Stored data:
»»

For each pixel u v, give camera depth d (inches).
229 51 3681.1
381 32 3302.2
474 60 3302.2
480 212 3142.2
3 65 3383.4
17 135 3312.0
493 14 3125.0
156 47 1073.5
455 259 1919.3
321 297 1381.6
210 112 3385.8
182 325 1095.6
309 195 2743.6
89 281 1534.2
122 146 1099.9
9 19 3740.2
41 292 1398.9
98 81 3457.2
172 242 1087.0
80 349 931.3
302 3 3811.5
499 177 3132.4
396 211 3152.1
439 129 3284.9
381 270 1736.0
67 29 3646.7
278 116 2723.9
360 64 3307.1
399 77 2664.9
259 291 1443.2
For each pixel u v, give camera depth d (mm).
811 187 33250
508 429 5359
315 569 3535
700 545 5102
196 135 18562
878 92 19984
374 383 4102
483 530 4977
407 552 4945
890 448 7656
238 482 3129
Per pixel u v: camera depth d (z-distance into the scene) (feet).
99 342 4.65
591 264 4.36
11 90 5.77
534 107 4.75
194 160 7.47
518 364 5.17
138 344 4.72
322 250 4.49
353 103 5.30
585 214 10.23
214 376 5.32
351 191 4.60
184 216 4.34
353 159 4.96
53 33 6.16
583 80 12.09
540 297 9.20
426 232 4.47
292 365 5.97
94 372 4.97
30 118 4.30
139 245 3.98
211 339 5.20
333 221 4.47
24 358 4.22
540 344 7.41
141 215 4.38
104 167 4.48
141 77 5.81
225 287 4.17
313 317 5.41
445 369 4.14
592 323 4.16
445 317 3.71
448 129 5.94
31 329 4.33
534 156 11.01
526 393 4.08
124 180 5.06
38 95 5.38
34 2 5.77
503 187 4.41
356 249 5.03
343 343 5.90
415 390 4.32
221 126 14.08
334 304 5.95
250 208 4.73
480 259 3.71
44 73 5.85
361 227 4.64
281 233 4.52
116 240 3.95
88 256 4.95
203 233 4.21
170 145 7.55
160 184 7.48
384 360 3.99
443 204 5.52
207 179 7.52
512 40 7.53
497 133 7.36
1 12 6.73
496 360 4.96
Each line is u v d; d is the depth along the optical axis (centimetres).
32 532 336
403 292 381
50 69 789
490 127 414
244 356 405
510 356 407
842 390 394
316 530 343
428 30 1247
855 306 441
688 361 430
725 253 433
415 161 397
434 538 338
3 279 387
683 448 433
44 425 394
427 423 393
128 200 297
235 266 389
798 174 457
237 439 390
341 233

««

- [Problem to solve] The lines in the records above that include the word "camera" must be copied out.

- [Written reply]
For each pixel u v, give camera depth d (inches).
For each pixel u v, give camera depth d (mm).
Per pixel u v: camera depth d (z-distance into the scene) (feet).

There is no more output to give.